Par mesure de précaution, les entreprises et les sociétés qui opèrent à partir du nœud logistique de la vallée de l’Èbre préparent déjà des stratégies d’urgence au cas où la lutte s’enracinerait. Le pôle ALIA a créé un cabinet de crise pour résoudre le problème et l’entreprise publique Aragón Extérieur (Arex) organisera une journée d’information près du port de Barcelone avant la fin de ce mois.
Le déploiement de navires iraniens fait monter les tensions commerciales en mer Rouge, après les attaques de Maersk
Justement, le directeur d’Arex, José Antonio Vicente, appelle également à la prudence face à la volatilité des événements. «C’est encore une chose temporaire et je ne pense pas que cela entraînera une rupture de stock.. Les prix seront plus chers et les délais de livraison plus longs, cela ne fait aucun doute, « Les entreprises doivent donc se réorganiser et développer des programmes pour disposer de stocks de sécurité ou planifier des expéditions plus importantes », explique Vicente, un vétéran du monde de la logistique qui travaillait au Qatar avant de se lancer dans l’administration publique il y a quelques mois.

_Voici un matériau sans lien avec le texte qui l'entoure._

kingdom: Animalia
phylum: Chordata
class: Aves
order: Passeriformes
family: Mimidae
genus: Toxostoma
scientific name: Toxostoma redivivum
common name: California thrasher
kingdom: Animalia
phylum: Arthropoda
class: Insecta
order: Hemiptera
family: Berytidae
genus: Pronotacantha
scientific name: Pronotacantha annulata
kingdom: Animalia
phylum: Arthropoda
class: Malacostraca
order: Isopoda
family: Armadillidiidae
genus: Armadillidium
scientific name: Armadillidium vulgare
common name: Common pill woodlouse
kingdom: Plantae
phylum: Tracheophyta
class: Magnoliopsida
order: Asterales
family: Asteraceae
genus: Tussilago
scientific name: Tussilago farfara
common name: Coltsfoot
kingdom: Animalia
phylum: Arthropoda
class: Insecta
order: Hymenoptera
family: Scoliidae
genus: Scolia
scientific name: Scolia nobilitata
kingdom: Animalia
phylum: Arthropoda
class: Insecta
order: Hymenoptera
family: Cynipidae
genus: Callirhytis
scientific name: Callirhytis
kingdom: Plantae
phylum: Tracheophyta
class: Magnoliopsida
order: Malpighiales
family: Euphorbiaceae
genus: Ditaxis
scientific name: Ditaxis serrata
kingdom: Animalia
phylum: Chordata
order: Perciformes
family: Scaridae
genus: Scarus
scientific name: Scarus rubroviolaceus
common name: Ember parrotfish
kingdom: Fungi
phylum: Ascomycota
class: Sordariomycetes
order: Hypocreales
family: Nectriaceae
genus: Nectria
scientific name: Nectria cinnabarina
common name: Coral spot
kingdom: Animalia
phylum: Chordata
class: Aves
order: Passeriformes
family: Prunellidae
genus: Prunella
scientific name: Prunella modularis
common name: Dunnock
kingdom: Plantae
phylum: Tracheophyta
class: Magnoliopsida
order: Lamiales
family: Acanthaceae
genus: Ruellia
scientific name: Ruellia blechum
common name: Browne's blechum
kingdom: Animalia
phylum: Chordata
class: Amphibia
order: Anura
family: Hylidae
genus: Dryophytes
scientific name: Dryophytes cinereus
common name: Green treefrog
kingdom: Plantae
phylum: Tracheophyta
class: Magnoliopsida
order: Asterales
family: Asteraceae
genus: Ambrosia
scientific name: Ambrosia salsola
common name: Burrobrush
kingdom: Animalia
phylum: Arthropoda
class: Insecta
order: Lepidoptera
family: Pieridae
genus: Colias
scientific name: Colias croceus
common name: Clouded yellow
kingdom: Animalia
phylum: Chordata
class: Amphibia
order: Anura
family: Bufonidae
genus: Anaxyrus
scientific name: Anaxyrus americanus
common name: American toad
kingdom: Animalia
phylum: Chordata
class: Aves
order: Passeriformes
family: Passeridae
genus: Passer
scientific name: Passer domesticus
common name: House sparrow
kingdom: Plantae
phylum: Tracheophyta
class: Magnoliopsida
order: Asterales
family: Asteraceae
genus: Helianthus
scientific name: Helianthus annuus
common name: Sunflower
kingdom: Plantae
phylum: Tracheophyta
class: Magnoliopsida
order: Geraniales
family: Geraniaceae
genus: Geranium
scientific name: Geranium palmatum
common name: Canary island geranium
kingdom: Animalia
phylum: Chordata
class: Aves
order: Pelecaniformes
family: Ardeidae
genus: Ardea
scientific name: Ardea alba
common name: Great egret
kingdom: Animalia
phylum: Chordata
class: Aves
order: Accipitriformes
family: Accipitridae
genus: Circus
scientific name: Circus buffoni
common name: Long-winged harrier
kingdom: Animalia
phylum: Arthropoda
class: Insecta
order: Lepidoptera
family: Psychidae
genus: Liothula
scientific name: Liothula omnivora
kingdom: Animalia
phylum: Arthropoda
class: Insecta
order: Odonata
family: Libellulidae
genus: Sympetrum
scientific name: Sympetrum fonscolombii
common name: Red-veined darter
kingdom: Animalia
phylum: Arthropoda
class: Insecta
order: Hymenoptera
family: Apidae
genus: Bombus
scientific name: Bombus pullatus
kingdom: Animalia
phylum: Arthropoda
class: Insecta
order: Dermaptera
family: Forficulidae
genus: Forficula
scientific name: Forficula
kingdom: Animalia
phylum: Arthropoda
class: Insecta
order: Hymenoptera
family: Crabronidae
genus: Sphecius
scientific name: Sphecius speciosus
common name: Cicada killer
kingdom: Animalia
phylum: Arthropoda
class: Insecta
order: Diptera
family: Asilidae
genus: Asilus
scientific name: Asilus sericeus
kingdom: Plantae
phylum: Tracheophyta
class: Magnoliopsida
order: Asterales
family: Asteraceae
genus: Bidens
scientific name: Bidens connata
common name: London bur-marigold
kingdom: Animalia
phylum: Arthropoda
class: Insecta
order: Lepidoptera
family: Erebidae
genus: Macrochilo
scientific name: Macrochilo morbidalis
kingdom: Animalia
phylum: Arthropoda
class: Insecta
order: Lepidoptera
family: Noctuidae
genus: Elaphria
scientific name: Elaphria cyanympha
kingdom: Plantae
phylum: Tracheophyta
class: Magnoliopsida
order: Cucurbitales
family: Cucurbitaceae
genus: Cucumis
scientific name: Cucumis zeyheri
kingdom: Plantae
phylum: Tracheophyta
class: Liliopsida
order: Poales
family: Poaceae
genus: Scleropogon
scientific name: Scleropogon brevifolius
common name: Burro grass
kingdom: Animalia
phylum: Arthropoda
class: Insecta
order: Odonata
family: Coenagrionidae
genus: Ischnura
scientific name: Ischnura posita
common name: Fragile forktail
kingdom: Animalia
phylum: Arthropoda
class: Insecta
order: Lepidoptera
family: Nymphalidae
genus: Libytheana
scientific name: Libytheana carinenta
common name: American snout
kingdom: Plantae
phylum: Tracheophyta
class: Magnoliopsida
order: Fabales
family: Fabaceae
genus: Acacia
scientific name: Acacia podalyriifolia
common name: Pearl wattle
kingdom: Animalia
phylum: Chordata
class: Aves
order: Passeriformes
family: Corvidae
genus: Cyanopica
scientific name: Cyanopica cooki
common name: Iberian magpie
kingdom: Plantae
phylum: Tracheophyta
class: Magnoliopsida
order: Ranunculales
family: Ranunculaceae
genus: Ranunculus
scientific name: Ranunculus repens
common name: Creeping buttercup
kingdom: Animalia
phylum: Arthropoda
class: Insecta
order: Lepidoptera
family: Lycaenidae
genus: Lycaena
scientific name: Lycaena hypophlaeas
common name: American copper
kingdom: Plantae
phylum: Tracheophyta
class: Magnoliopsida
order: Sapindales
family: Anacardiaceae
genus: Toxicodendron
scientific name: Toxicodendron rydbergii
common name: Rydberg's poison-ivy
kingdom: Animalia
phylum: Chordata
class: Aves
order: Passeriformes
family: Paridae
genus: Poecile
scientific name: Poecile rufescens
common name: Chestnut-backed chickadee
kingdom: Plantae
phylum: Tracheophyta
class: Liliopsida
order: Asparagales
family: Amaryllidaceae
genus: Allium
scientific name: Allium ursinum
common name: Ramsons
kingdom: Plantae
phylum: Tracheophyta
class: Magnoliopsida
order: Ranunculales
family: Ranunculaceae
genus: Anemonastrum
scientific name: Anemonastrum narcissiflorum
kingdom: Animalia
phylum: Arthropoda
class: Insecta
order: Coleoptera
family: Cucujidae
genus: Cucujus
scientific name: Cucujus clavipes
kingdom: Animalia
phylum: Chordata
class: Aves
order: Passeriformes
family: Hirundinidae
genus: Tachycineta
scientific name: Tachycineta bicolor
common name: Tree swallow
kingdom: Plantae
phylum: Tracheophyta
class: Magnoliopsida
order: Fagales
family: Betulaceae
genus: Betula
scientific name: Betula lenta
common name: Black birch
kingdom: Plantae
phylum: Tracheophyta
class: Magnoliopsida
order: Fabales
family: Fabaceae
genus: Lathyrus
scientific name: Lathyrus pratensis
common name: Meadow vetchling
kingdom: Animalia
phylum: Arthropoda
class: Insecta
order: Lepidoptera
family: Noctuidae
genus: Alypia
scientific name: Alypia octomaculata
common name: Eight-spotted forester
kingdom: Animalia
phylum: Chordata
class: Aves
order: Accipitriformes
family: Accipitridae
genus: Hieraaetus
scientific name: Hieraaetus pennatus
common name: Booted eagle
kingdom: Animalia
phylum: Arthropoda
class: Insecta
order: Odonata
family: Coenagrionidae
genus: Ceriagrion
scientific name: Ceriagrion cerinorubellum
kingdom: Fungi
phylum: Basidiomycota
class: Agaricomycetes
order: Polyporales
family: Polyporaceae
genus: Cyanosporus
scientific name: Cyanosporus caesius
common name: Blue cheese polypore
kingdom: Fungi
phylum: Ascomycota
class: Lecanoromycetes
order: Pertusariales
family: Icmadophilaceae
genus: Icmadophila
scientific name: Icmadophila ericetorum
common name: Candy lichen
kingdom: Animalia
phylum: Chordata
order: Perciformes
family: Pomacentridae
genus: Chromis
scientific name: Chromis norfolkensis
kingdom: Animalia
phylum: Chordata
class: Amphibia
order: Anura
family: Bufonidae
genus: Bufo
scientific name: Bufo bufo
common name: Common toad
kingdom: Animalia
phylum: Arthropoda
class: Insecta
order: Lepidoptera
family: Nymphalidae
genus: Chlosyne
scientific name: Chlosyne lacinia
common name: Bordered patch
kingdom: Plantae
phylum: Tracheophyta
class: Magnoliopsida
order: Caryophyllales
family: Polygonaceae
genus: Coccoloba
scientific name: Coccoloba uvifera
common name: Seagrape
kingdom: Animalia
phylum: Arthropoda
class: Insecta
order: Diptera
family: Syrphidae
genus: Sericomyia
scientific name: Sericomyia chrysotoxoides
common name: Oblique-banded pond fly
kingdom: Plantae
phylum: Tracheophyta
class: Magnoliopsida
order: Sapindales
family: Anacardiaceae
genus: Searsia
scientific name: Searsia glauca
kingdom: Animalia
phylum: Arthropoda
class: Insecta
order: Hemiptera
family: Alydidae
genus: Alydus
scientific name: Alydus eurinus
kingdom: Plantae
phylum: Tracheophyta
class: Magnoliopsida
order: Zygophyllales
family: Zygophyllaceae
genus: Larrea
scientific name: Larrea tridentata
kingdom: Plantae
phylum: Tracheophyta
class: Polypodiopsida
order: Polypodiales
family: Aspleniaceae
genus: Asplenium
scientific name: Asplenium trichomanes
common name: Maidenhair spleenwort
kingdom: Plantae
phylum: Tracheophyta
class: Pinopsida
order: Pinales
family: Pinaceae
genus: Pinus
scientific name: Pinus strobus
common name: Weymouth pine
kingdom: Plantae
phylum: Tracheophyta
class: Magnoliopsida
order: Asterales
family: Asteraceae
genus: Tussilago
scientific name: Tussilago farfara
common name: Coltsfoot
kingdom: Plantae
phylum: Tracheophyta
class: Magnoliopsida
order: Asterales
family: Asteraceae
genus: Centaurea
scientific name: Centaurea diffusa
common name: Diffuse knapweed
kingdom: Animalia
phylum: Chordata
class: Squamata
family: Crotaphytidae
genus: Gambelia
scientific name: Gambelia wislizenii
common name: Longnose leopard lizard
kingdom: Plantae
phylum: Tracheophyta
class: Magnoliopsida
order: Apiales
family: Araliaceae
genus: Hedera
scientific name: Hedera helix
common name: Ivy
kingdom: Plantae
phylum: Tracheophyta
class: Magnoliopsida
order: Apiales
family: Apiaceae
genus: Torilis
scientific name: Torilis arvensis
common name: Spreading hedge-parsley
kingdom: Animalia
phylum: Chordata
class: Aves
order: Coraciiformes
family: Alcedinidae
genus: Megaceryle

Quoi qu’il en soit, la vérité est que, faute de connaître l’ampleur de la criseAragon subira également les conséquences d’une nouvelle lutte géopolitique, dans ce cas, il s’agit de la guerre à Gaza, même si cela pourrait même représenter une fenêtre d’opportunité pour le nœud logistique aragonais. « Si le conflit s’enracine, les marchandises devront être distribuées par train, par route ou par air, et là l’aéroport de Saragosse joue un rôle clé comme il l’a déjà fait dans la pandémie », estime Vicente.